Somehow, in order to join the ranks of Cinderella, Ariel, and Belle, Merida had to get a little makeover:

So, obviously Merida had to lose a few pounds from her waist, gain them back in her chest and hips, get a new hairdo, put on more makeup, lose her iconic bow and arrow, and wear the dress that she hated in the movie Brave.

And because this is unsettling to oh so many, a petition to Bob Iger, CEO of Disney and future supervillain sprang up on Change.org, asking for Disney to please return Merida to her original body and image.  Already nearly 100,000 people have signed the petition called Disney: Say No to the Merida Makeover, Keep Our Hero Brave!

Does this matter? In a word, yes. For those unfamiliar with a feminist critique of Disney Princesses, it was fairly simple: most of them were nitwits, waiting for a prince to come and save them or somehow complete their existence. Merida was the exact opposite of that. She had no interest in her boy suitors, preferring  the woods, her bow and arrows, and adventure. She took charge, and when her mother was cursed, she took action herself to set things right.

One of the petition signers,  Kris Dorman of Utah, wrote: “Merida was the anti-princess for all of us who don’t wear makeup, let our hair rampage free, and prefer to wear real clothes that let us hike, climb mountains, and ride horses. Please allow Merida to remain the fiercely confident young woman who doesn’t need glitter or skin to know she is of incredible strength and worth.”

Peggy Orenstein, author of the book Cinderella Ate My Daughter, described the changes on her blog: “There’s the hot hair, the coy expression. Also the obligatory exposed shoulders (moms tell me all the time that their preschool daughters are pitching fits and destroying their t-shirts because “princesses don’t cover their shoulders), slimmer waist, and the bow and arrow replaced by…what is that, a low-slung belt? And she has what appear to be high-heeled shoes. Or at least slimmer, pointier feet. . .Because, in the end, it wasn’t about being brave after all. It was about being pretty.”

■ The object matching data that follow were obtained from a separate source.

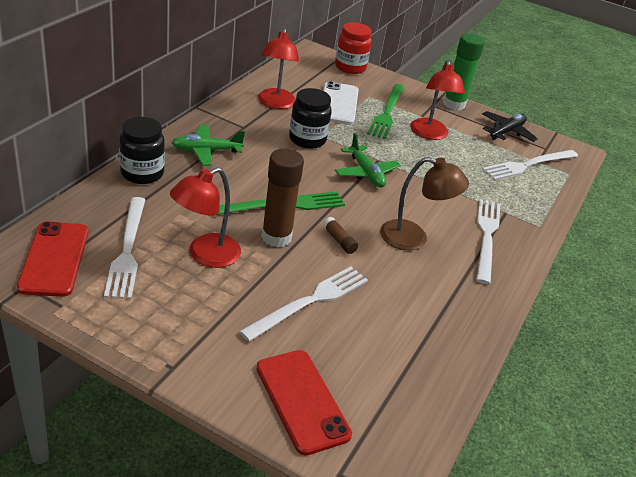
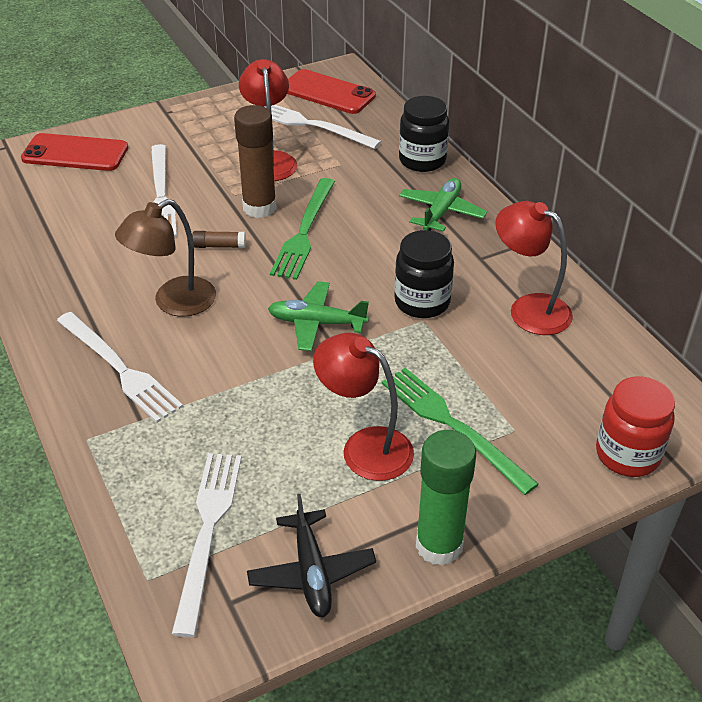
camera: 130 degrees right, 5 degrees up
white phone [323,81,359,125] -> none

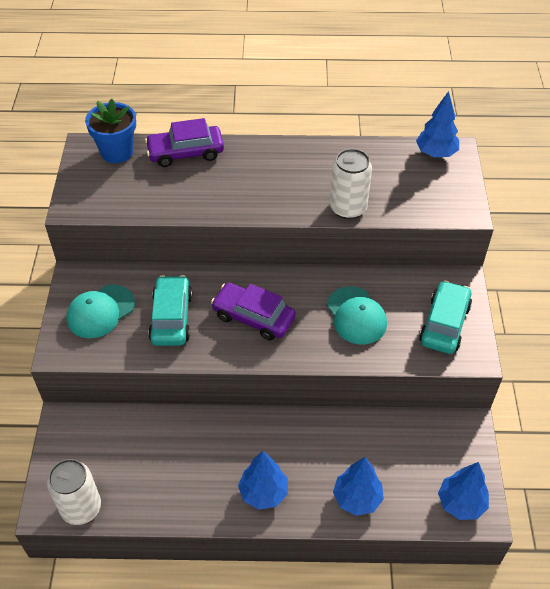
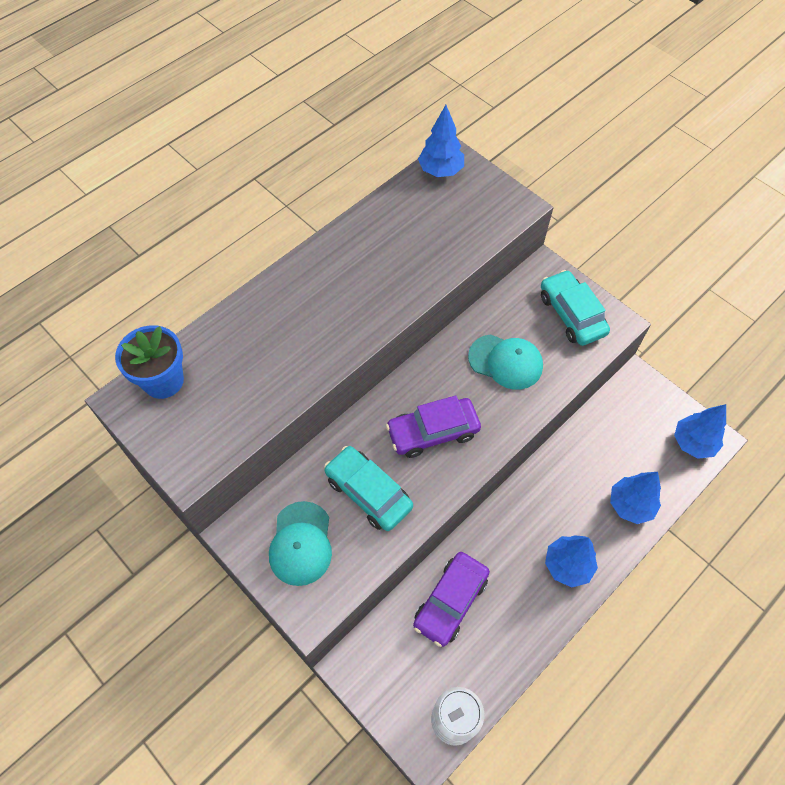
camera: 45 degrees left, 10 degrees up
purple car [145,118,224,167] -> purple car moved to [413,552,490,647]
white can [330,149,372,219] -> none

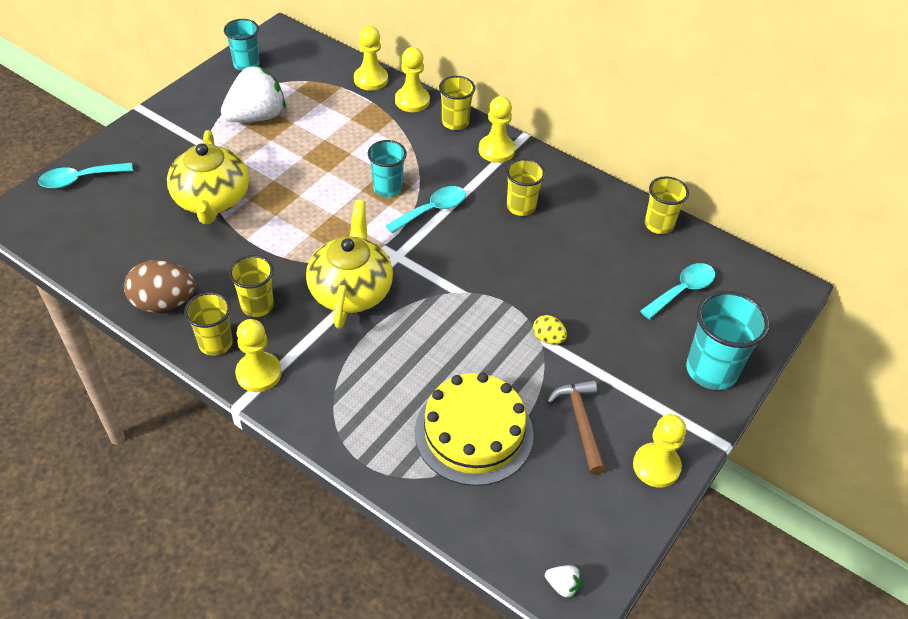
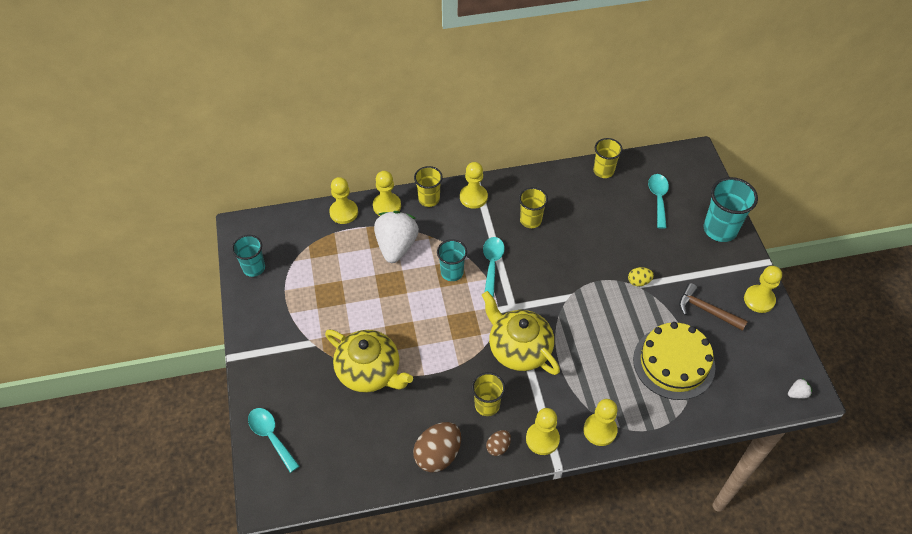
camera: 45 degrees left, 5 degrees up
turquoise spoon [38,163,133,189] -> turquoise spoon turned 120 degrees clockwise [248,408,299,473]
yellow cup [184,292,233,356] -> brown egg [486,430,511,456]
white strawberry [221,65,286,122] -> white strawberry moved to [374,211,419,263]
none -> yellow pawn [583,399,618,446]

As a focus-group of 1, I had my 7 year old daughter look at the pictures of Merida and ask her what she thought. “Dad, I like the new one better. She’s prettier,” she told me very matter-of-factly.

 And yes, that’s her, dressed as Merida for her last birthday party. So, she has some affinity for the character. When I pointed out that Merida was missing her bow and arrows, that they made her skinnier, my little girl didn’t see any of that. The merchandising-lust welling up in her eyes, I could see those Disney marketing geniuses knew their stuff, issues of feminism or body image be damned!

That is, perhaps, what is so damaging here. It’s not that they’re changing Merida in ways that sexualize her, or remove the bits that make her a strong heroine, it’s that the target demographic doesn’t get the subconscious signals being sent their way.

In case you were wondering, it’s not only Merida who’s been given a makeover:

At least in this one, Merida still has her bow.  So, for comparison, before:

and after:

And yes, the subreddit r/Disneyporn just exploded in underage semi-porn ecstasy, and the folks on DeviantArt making Disney Princess sexy pics are going to have to shutdown for “copyright infringement.”  I kid. But I’m kidding on the square.

It’s not that we at BSR are prudes, nor are we generally uptight over these sorts of things. If I go to Dragon*Con and see a sexy Merida cosplay, that is one thing. Because that is for adults. But when you take a girl, and tell her that to be “pretty” means losing weight, gaining a cup size, wearing makeup and a strapless dress, and batting some sexy eyes, that’s another thing entirely.

Of course, the best way to send a message to Disney is with your wallet. If sales dip with this redesign, they’ll know why. Unfortunately, I fear that whatever the Disney version of a Brony is will more than make up for loss of sales from parents like me.

But backing down from doing the right thing is not what Merida would do.